5 thoughts on “Die alten Medien, die neuen Medien und Herr Schmid von der WELT”

  1. Bleibt zu hoffen der unsägliche Herr Schmid diesen Artikel wenigstens liest, ob’s dann was hilft.. naja.

    Vermutl. ist die Passage aus dem letzten Absatz wahr: Er weiß im Inneren schon dass das stimmt was du hier schreibst, aber zugeben oder eingestehen, sowas steht auf einem andern Blatt.

    Ciao,
    Robert

    twitter: @robkrueger

  2. hallo Thomas,
    dieses ganze amoklauf-thema werde ich nicht los. und so bin ich auf dein blog gestoßen und habe den abschiedsbrief von resistentx gelesen. und vorher auch seine eigenen einträge. basicthinking verlinkt ja dahin.
    ich bin entsetzt. alles wiederholt sich. wie immer. das ist nicht neu. und wir können uns einfach nicht mehr auf die menschen, die uns regieren verlassen. vielleicht konnten wir das nie. aber wir haben jetzt ein mächtiges mittel zur hand. das internet. aber jeder nutzt es nur für sich. was meinst du dazu?
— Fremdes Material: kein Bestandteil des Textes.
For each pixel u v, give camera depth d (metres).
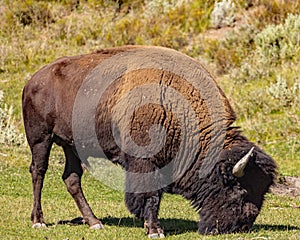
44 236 22.88
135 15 68.62
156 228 22.91
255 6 65.19
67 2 70.19
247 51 59.53
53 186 35.94
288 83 53.78
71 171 26.39
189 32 64.50
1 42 64.88
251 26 61.25
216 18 64.44
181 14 66.62
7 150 45.28
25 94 25.77
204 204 23.44
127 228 25.05
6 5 70.12
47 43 64.56
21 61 62.41
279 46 58.44
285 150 46.22
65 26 66.75
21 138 48.16
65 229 24.45
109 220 27.09
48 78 25.42
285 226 25.50
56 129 25.34
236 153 23.08
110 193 35.75
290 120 49.75
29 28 66.88
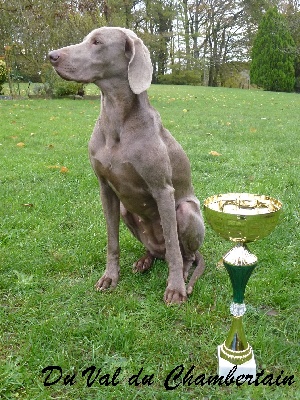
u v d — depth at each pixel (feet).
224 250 4.43
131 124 3.22
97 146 3.37
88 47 3.10
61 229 4.88
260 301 3.49
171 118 13.87
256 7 41.57
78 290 3.62
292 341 3.03
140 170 3.25
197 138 10.25
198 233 3.73
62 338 3.03
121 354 2.90
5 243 4.55
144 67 3.10
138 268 4.00
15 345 2.98
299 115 15.72
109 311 3.34
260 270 3.99
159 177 3.29
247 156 8.33
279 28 31.32
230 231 2.60
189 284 3.65
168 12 43.16
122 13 38.68
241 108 17.74
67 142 9.56
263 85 32.24
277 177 6.84
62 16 20.67
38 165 7.46
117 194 3.54
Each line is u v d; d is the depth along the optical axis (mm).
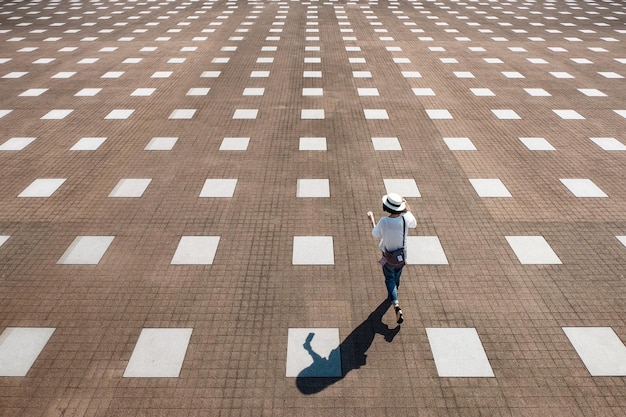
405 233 4547
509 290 5293
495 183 7469
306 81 12383
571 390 4152
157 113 10312
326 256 5836
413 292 5266
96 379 4227
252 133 9273
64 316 4910
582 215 6660
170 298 5160
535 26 18953
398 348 4566
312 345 4590
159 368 4336
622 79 12602
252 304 5082
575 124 9742
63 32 17781
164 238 6156
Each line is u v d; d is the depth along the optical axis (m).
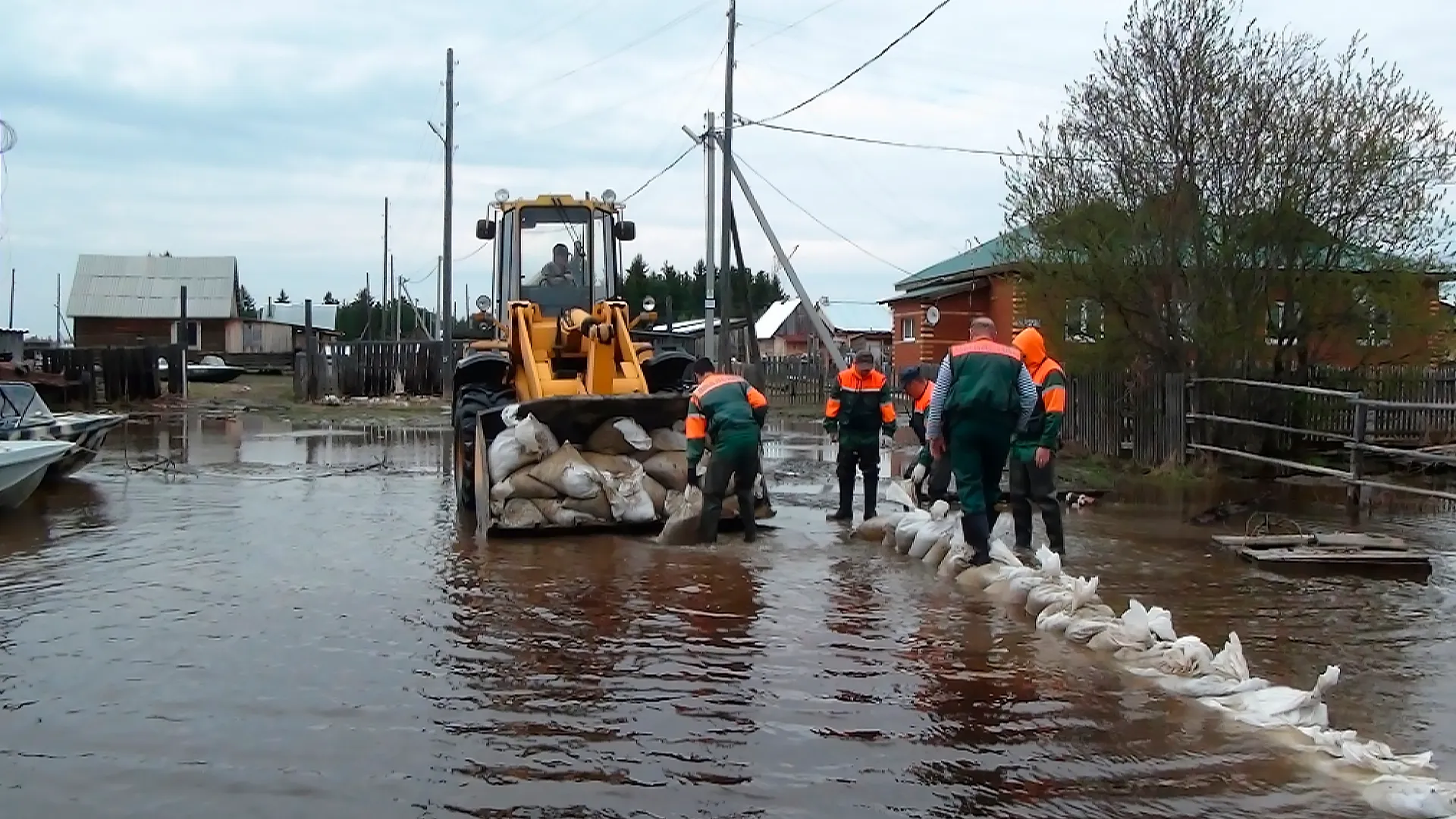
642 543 9.21
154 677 5.57
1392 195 14.06
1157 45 14.38
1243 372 14.45
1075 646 6.16
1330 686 5.29
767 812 4.07
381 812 4.05
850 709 5.14
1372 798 4.18
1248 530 9.66
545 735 4.81
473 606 7.02
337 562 8.42
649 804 4.14
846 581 7.80
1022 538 9.05
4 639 6.26
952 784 4.32
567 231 12.59
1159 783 4.34
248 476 14.13
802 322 57.06
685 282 66.12
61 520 10.45
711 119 25.83
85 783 4.30
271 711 5.09
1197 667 5.54
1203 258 14.22
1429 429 15.20
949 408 7.93
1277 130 13.99
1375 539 8.90
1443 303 16.17
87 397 27.77
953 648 6.11
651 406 9.95
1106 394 15.59
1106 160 14.83
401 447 18.61
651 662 5.84
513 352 10.95
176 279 55.97
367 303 73.88
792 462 16.17
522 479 9.56
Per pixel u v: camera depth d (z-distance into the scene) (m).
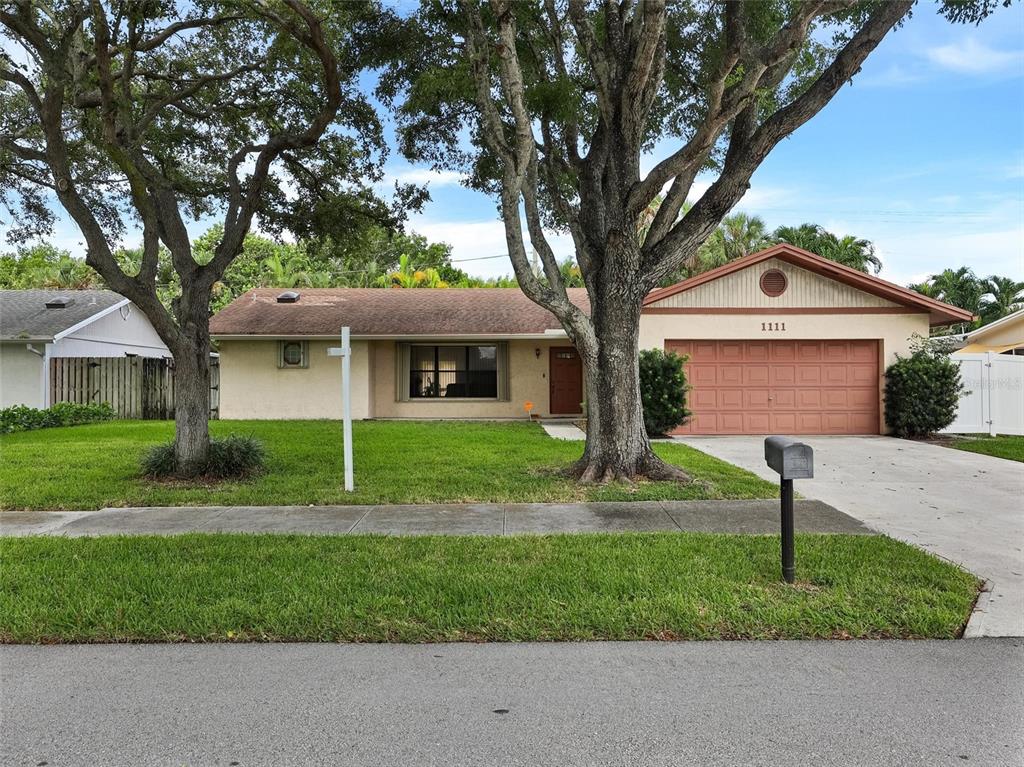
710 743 3.15
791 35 7.30
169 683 3.79
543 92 8.59
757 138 8.86
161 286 34.44
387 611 4.70
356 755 3.06
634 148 9.43
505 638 4.40
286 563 5.74
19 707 3.53
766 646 4.28
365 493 8.80
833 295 16.02
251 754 3.08
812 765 2.97
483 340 19.44
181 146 12.32
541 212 12.98
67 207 9.15
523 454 12.02
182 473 9.73
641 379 15.06
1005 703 3.53
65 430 15.76
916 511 7.95
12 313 20.20
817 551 6.02
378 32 10.48
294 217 12.65
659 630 4.47
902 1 8.01
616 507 8.04
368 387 18.94
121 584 5.21
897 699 3.57
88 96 9.84
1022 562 5.91
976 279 34.75
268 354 19.03
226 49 11.41
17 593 5.07
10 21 8.74
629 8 10.01
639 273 9.58
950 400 15.19
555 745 3.14
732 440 14.92
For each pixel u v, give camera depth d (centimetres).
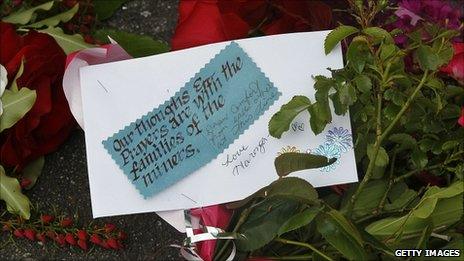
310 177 54
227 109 54
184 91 54
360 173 59
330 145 54
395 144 57
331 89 53
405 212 55
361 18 52
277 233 51
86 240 63
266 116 54
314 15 62
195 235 54
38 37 63
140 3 73
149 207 54
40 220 63
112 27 72
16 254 64
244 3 62
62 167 67
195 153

  3. nun ja, abgesehen davon, dass uns alles um uns herum von der beschäftigung mit uns selbst ablenken will. ja, arbeiten und dann schön die rente genießen. und das eigentlich nur zur bereicherung einiger weniger. die erdenbewohner sind die unternehmen, nicht die menschen. und die kanäle der unternehmen sind die medien. wir sind umzingelt von schlechten nachrichten und ich bin absolut überzeugt, dass diese sich auf unser denken auswirken.
    ich befürchte… wir sind in der zeit des umbruchs. wir sind am hochpunkt angekommen, mehr ist nicht drin.

  4. Ähnliches gilt für das Tischtennisbild, bei dem ich mich frage, ob dpa wirklich die Rechte hatte. Um die Frage zu beantworten: dpa hatte die Rechte.